Le signal l r ainsi réfléchi sera renvoyé en partie, ou intégralement vers le réflectomètre avec une polarité identique au signal émis l e mais avec une amplitude variable selon la gravité du défaut et/ou la distance parcourue par le signal, dans le cas où la discontinuité électrique est assimilable à un circuit ouvert. En revanche, si la discontinuité électrique est assimilable à un court-circuit, le signal réfléchi l r sera en partie, ou intégralement renvoyé vers le réflectomètre avec une polarité négative comparée à celle du signal émis l e mais avec une amplitude variable selon la gravité du défaut et/ou la distance parcourue par le signal.

Ainsi, en calculant le temps de propagation qui s'est écoulé entre l'émission du signal l e et la réception du signal l r , il est possible de déterminer avec précision, à quelle distance se situe la zone endommagée du ruban plat 50 composite.

Dans le deuxième mode de réalisation de l'invention présenté sur la Figure 4, le moyen de mesure mis en œuvre est un transmissomètre temporel. Dans ce cas, plusieurs rubans plats 50 composites sont reliés ensemble à leurs extrémités amont par un même et unique élément de connexion tandis qu'à leurs extrémités aval les extrémités des rubans plats 50 sont reliés individuellement à au moins un autre élément de connexion. De la sorte, on s'affranchit des propriétés d'isolation électrique de la matrice 52 du côté amont de la conduite.

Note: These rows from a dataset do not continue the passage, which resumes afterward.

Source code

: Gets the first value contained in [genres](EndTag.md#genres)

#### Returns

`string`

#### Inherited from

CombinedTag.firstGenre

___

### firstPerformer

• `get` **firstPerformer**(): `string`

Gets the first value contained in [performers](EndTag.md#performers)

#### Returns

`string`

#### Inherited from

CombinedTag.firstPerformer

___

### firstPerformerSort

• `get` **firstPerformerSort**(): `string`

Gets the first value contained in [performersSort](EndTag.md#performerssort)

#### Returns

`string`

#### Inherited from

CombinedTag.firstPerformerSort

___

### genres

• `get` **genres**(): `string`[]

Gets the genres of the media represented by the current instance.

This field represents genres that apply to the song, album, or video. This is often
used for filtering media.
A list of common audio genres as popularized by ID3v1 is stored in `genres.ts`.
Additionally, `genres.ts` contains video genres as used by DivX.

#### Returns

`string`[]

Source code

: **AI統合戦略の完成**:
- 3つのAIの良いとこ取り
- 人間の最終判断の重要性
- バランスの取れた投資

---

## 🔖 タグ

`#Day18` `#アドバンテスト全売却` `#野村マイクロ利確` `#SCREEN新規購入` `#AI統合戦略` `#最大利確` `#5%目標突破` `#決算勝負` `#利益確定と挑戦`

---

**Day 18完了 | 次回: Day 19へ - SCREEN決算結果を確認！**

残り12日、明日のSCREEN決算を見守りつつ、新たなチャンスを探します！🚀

Pour procéder à la détection de l'endommagement des rubans plats, on connecte l'extrémité aval d'au moins un ruban plat 50, par exemple le ruban n°3, au moyen de mesure. Et, l'extrémité amont du ruban 3 est connectée à au moins deux extrémités amont de rubans plats 50', 50", par exemple les rubans n°4 et n°2, de préférence à trois extrémités amont de rubans plats 50', 50", 50"', par exemple les rubans n°4, n°2 et n°1 et avantageusement, à quatre extrémités amont de rubans plats 50', 50", 50"', 50"", par exemple les rubans n°4, n°2, n°1 et n°5, voisins du ruban plat 50 composite numéroté 3. Les rubans plats numérotés de 1 à 6 sont tous connectés individuellement au moyen de mesure, du côté aval de la conduite.

Le transmissomètre temporel permet de contrôler l'intégrité de plusieurs rubans plats 50, 50', 50", 50"', 50"" simultanément, à partir de l'émission d'un unique signal l e . On émet un signal l e au travers et le long du ruban n°3. Le signal l e se propage sur une partie ou sur l'ensemble de la longueur courante dudit ruban plat jusqu'à ce qu'il rencontre l'élément de connexion amont. Le signal émis est alors réfléchi vers le transmissomètre sous la forme d'une pluralité de signaux l r conduits au travers et le long des rubans plats n°4, n°2, n°1 , n°5.

Si le signal émis l e au sein du ruban plat n°3 n'est pas réfléchi vers le transmissomètre c'est-à-dire que le signal l e n'est transmis vers aucun des rubans plats n°2, n°4, n°1 , n°5 voisins, cela signifie que le ruban plat n°3 présente une discontinuité électrique, c'est-à-dire qu'il y a présence d'une rupture partielle ou totale des fibres longitudinales ou bien qu'il y a un délaminage de la matrice polymérique en au moins une zone du ruban plat affectant la conductivité électrique du milieu. En revanche, si le signal émis l e circulant au sein et le long du ruban plat n°3 est transmis vers un au moins des rubans plats n°2, n°4, n°1 , n°5 et réémis sous la forme d'une pluralité de signaux réfléchis l r au sein et le long de ces au moins un rubans plats n°2, n°4, n°1 , n°5 voisins du ruban plat n°3, cela indique que les rubans plats n°3, n°2, n°4, n°1 , n°5 ne sont pas endommagés.

Au contraire, si au moins un des signaux l r n'est pas réfléchi vers le transmissomètre, cela signifie qu'au moins un des rubans n°2, n°4, n°1 , n°5 présente une discontinuité et est endommagé. Aussi, pour connaître avec exactitude lequel(s) du(es) au moins un ruban plat n°2, n°4, n°1 , n°5 est endommagé, il est conseillé de procéder à des mesures complémentaires par techniques de réflectométrie temporelle ou transmissométrie temporelle.

Bien entendu, les modes de réalisation ainsi que leurs variantes, décrits précédemment ne sont donnés qu'à titre d'exemples non limitatifs. D'autres variantes d'exécution peuvent être réalisées sans pour autant sortir du cadre de l'invention.